## Written task
Render the stretch of the data from the line containing "The value of" through the line containing "Rank the categories" as a numbered list, skipping blank lines and omitting the pictures.

## Input data
◇ ◇ ◇ ◇

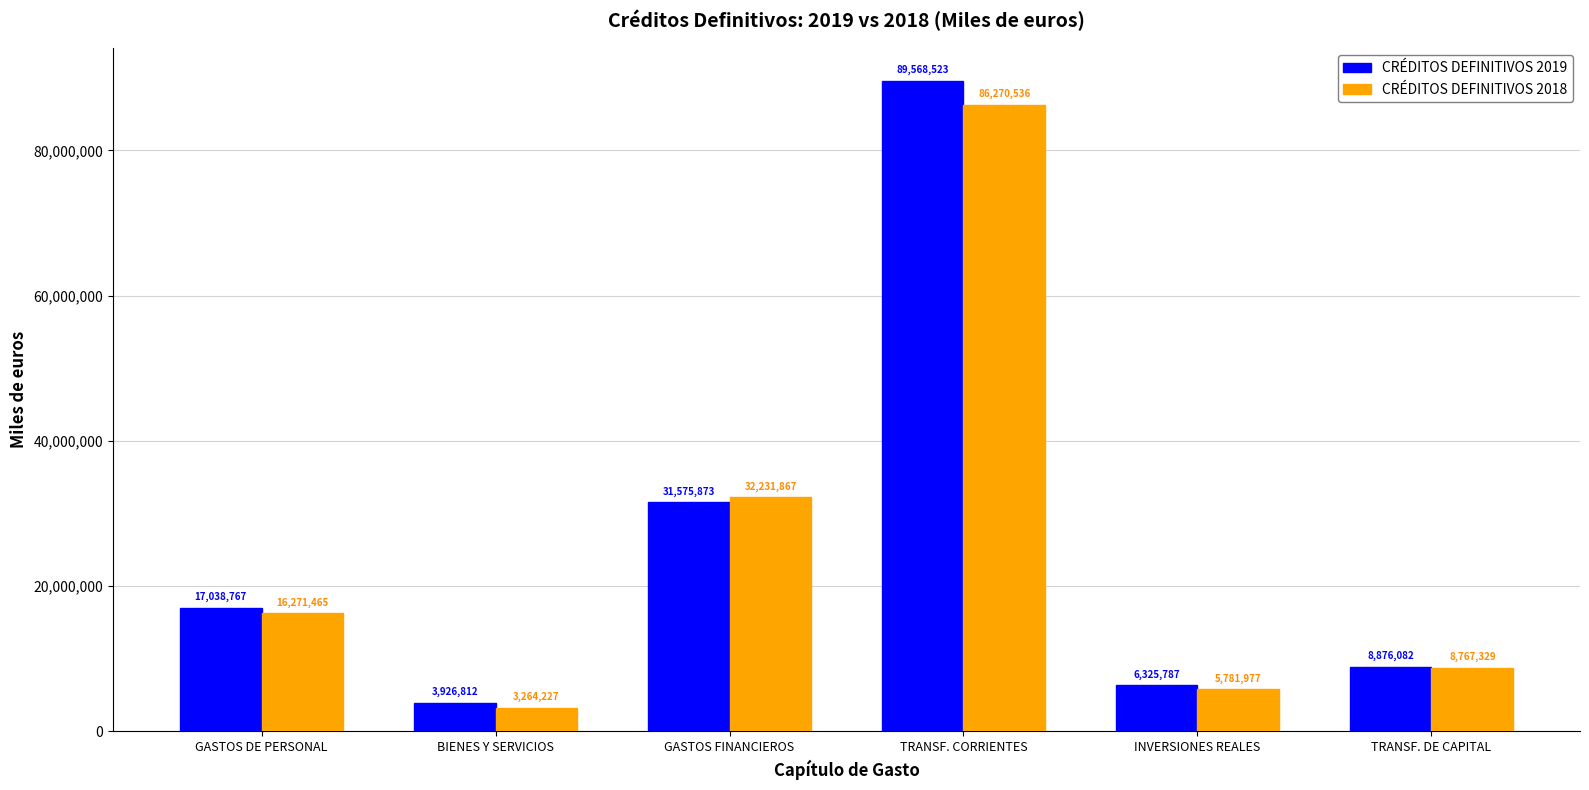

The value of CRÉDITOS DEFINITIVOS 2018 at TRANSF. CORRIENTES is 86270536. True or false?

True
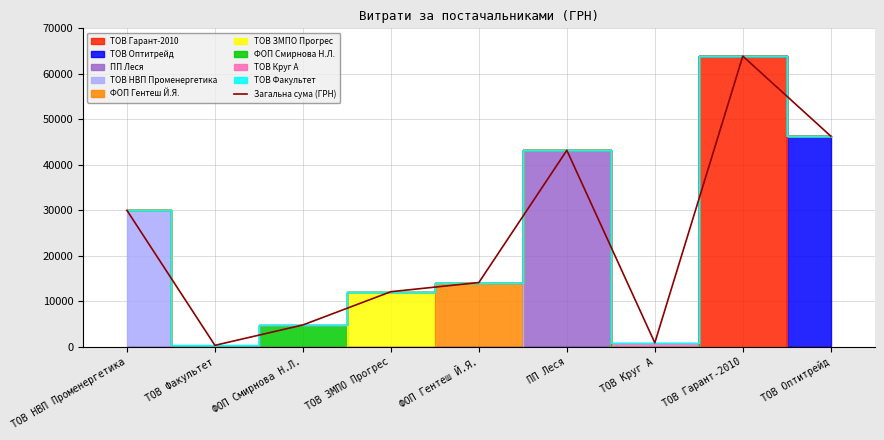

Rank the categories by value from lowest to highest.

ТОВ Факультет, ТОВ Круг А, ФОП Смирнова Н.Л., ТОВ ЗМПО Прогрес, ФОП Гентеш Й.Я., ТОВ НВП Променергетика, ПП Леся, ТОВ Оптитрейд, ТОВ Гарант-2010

◇ ◇ ◇ ◇

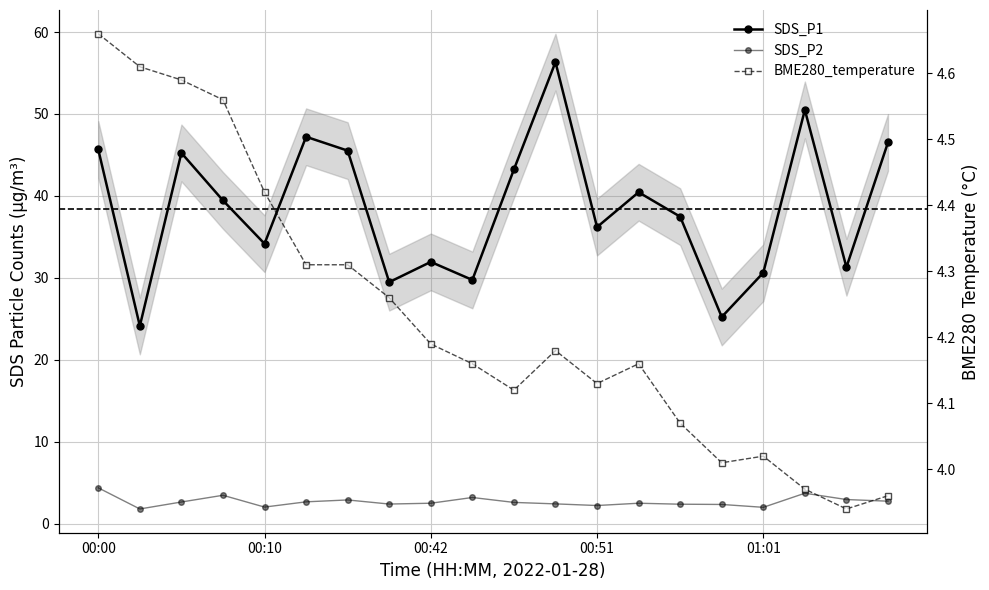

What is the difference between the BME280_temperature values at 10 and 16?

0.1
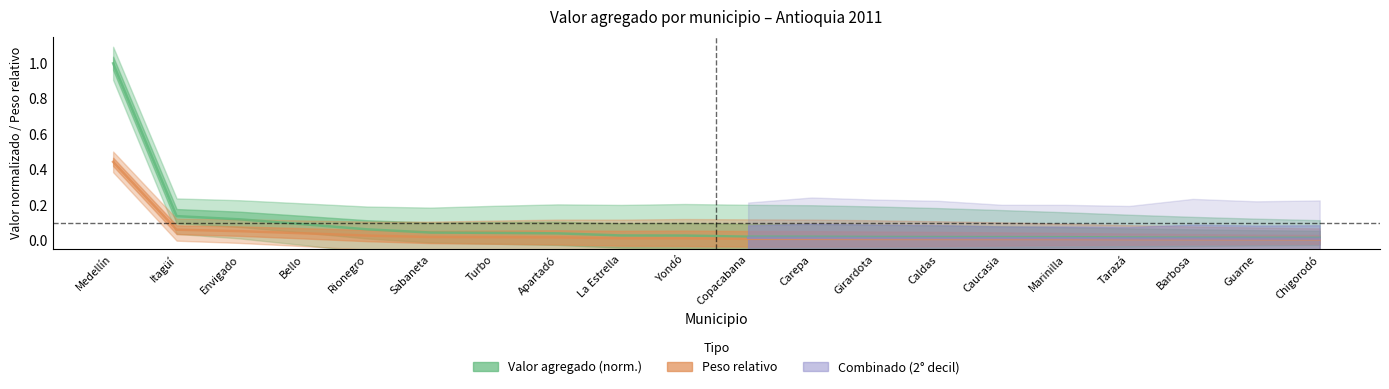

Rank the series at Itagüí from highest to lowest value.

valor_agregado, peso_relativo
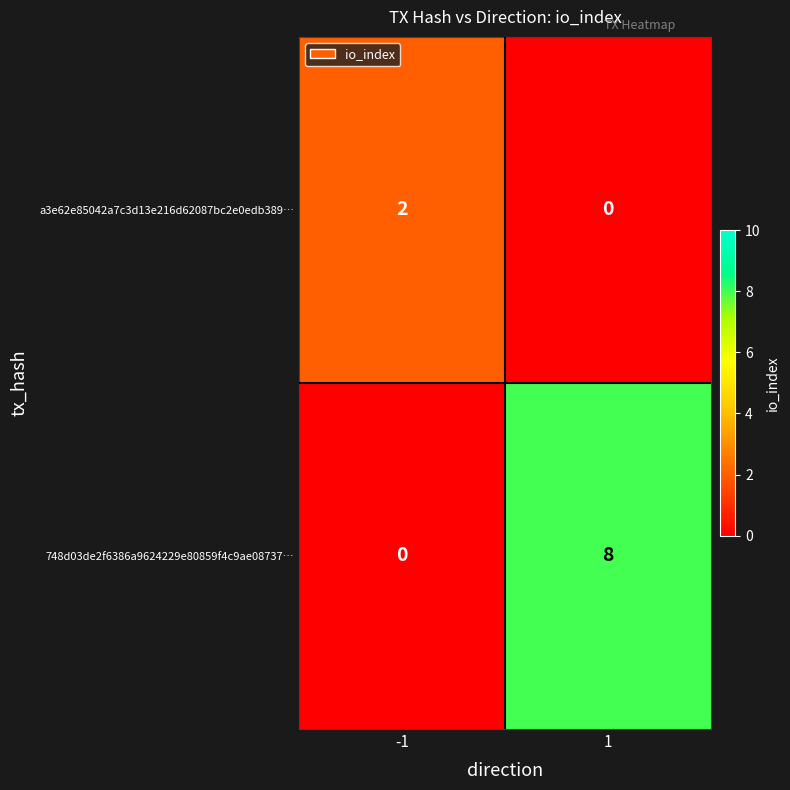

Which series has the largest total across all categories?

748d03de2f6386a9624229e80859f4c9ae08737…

◇ ◇ ◇ ◇

## Finished exercise
1. The value of CRÉDITOS DEFINITIVOS 2018 at TRANSF. CORRIENTES is 86270536. True or false?
2. True
3. Rank the categories by value from lowest to highest.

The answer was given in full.